Police on Koh Tao now say they have investigated and that the evidence they have gathered does not support her version of events. Strangely, they also were quoted as saying some tourists make up stories to claim on their insurance.
The tourist police chief on Koh Tao told the Bangkok Post that the police are awaiting testimony from the teenager, having contacted Scotland Yard via the British Embassy to question her (the girl now being back in the UK). He said he would consider her statement, but if her ‘words are not true we need to press a charge against her on a false complaint, blacklist her and prohibit her from entering Thailand indefinitely’.
The teenager claims to have been drugged, stripped, robbed and raped on Sairee Beach. Another girl was reported to have been subjected to the same treatment in April of this year
The safety of tourists on islands such as Koh Tao and Koh Samui has long been under scrutiny with at least seven tourists having died under mysterious circumstances on Koh Tao since 2014, with many of their families accusing police of a cover-up. These included the case of Hannah Witheridge and David Miller who were murdered also on Sairee Beach in September 2014. Witheridge had been raped and bludgeoned to death, and Miller died from blows to the head. Although two men from Myanmar were convicted of their murders, they still claim their innocence, and there has been much international speculation about the validity of the forensic evidence used to convict them.

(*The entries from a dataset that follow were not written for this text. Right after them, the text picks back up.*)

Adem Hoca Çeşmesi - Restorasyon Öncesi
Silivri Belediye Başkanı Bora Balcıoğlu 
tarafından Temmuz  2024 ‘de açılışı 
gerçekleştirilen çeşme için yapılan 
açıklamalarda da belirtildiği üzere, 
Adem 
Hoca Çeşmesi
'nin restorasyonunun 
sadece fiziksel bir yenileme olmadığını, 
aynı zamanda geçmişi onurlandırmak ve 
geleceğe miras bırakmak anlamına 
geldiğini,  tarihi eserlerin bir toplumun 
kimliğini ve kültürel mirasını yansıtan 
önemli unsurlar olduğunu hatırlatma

There is also the report of another girl being raped on Koh Tao in April of this year, in frighteningly similar circumstances.

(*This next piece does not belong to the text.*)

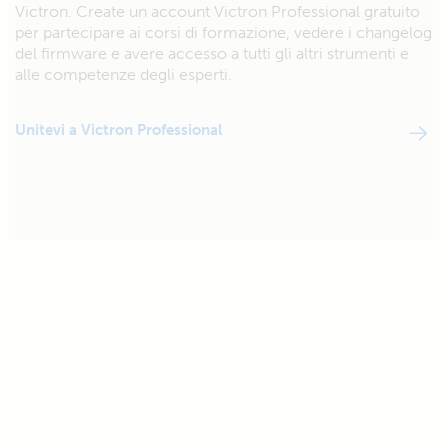
Victron. Create un account Victron Professional gratuito
per partecipare ai corsi di formazione, vedere i changelog
del firmware e avere accesso a tutti gli altri strumenti e
alle competenze degli esperti.
Unitevi a Victron Professional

The Deputy Director-General of the Department of the Attorney General in Thailand wrote about the incident on his Facebook page: “Police should not have brought a charge of making a false claim against the woman. We should explain the truth of this event to the international community after the investigation is closed.”
Questions have to be asked why a rape case would be linked with a (dubious) travel insurance claim, be by it the claimant, or the local authorities to whom it is reported.? The really important question to address, though, is why is there such a high proportion of violent crime in these Islands.